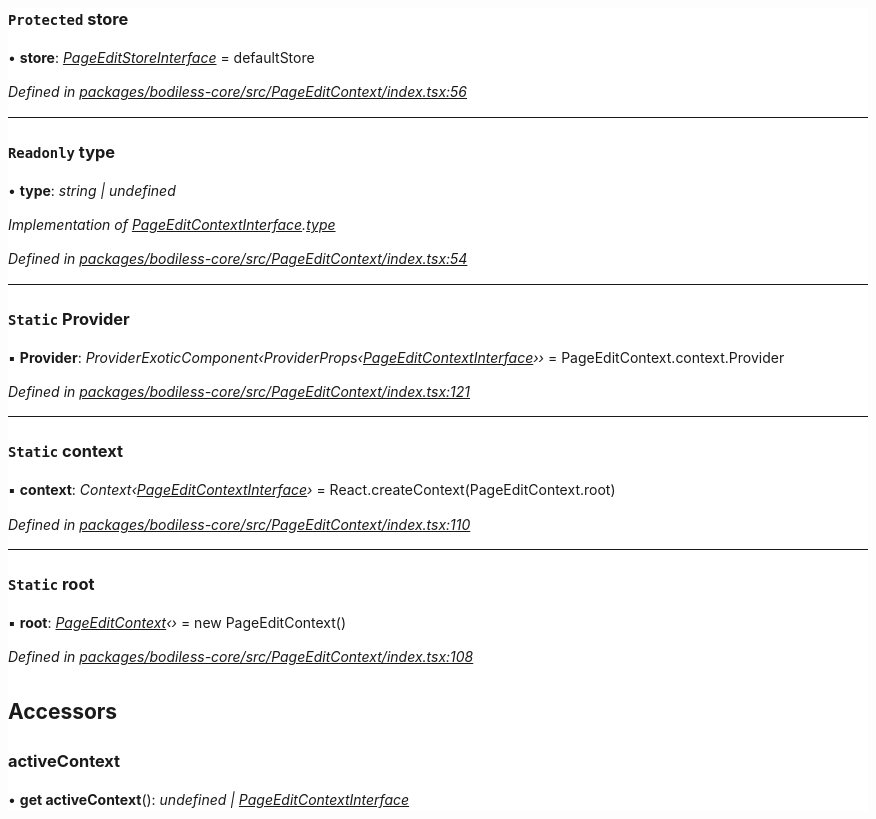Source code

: ### `Protected` store

• **store**: *[PageEditStoreInterface](../interfaces/pageeditstoreinterface.md)* = defaultStore

*Defined in [packages/bodiless-core/src/PageEditContext/index.tsx:56](https://github.com/johnsonandjohnson/Bodiless-JS/blob/183addff/packages/bodiless-core/src/PageEditContext/index.tsx#L56)*

___

### `Readonly` type

• **type**: *string | undefined*

*Implementation of [PageEditContextInterface](../interfaces/pageeditcontextinterface.md).[type](../interfaces/pageeditcontextinterface.md#optional-type)*

*Defined in [packages/bodiless-core/src/PageEditContext/index.tsx:54](https://github.com/johnsonandjohnson/Bodiless-JS/blob/183addff/packages/bodiless-core/src/PageEditContext/index.tsx#L54)*

___

### `Static` Provider

▪ **Provider**: *ProviderExoticComponent‹ProviderProps‹[PageEditContextInterface](../interfaces/pageeditcontextinterface.md)››* = PageEditContext.context.Provider

*Defined in [packages/bodiless-core/src/PageEditContext/index.tsx:121](https://github.com/johnsonandjohnson/Bodiless-JS/blob/183addff/packages/bodiless-core/src/PageEditContext/index.tsx#L121)*

___

### `Static` context

▪ **context**: *Context‹[PageEditContextInterface](../interfaces/pageeditcontextinterface.md)›* = React.createContext<PageEditContextInterface>(PageEditContext.root)

*Defined in [packages/bodiless-core/src/PageEditContext/index.tsx:110](https://github.com/johnsonandjohnson/Bodiless-JS/blob/183addff/packages/bodiless-core/src/PageEditContext/index.tsx#L110)*

___

### `Static` root

▪ **root**: *[PageEditContext](pageeditcontext.md)‹›* = new PageEditContext()

*Defined in [packages/bodiless-core/src/PageEditContext/index.tsx:108](https://github.com/johnsonandjohnson/Bodiless-JS/blob/183addff/packages/bodiless-core/src/PageEditContext/index.tsx#L108)*

## Accessors

###  activeContext

• **get activeContext**(): *undefined | [PageEditContextInterface](../interfaces/pageeditcontextinterface.md)*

■ **What to do**
In the rows above, substitute "Declared in" for every "Defined in" and give the text again with everything else unchanged. Leave out the pictures.

■ **Exercise response**
Source code

: ### `Protected` store

• **store**: *[PageEditStoreInterface](../interfaces/pageeditstoreinterface.md)* = defaultStore

*Declared in [packages/bodiless-core/src/PageEditContext/index.tsx:56](https://github.com/johnsonandjohnson/Bodiless-JS/blob/183addff/packages/bodiless-core/src/PageEditContext/index.tsx#L56)*

___

### `Readonly` type

• **type**: *string | undefined*

*Implementation of [PageEditContextInterface](../interfaces/pageeditcontextinterface.md).[type](../interfaces/pageeditcontextinterface.md#optional-type)*

*Declared in [packages/bodiless-core/src/PageEditContext/index.tsx:54](https://github.com/johnsonandjohnson/Bodiless-JS/blob/183addff/packages/bodiless-core/src/PageEditContext/index.tsx#L54)*

___

### `Static` Provider

▪ **Provider**: *ProviderExoticComponent‹ProviderProps‹[PageEditContextInterface](../interfaces/pageeditcontextinterface.md)››* = PageEditContext.context.Provider

*Declared in [packages/bodiless-core/src/PageEditContext/index.tsx:121](https://github.com/johnsonandjohnson/Bodiless-JS/blob/183addff/packages/bodiless-core/src/PageEditContext/index.tsx#L121)*

___

### `Static` context

▪ **context**: *Context‹[PageEditContextInterface](../interfaces/pageeditcontextinterface.md)›* = React.createContext<PageEditContextInterface>(PageEditContext.root)

*Declared in [packages/bodiless-core/src/PageEditContext/index.tsx:110](https://github.com/johnsonandjohnson/Bodiless-JS/blob/183addff/packages/bodiless-core/src/PageEditContext/index.tsx#L110)*

___

### `Static` root

▪ **root**: *[PageEditContext](pageeditcontext.md)‹›* = new PageEditContext()

*Declared in [packages/bodiless-core/src/PageEditContext/index.tsx:108](https://github.com/johnsonandjohnson/Bodiless-JS/blob/183addff/packages/bodiless-core/src/PageEditContext/index.tsx#L108)*

## Accessors

###  activeContext

• **get activeContext**(): *undefined | [PageEditContextInterface](../interfaces/pageeditcontextinterface.md)*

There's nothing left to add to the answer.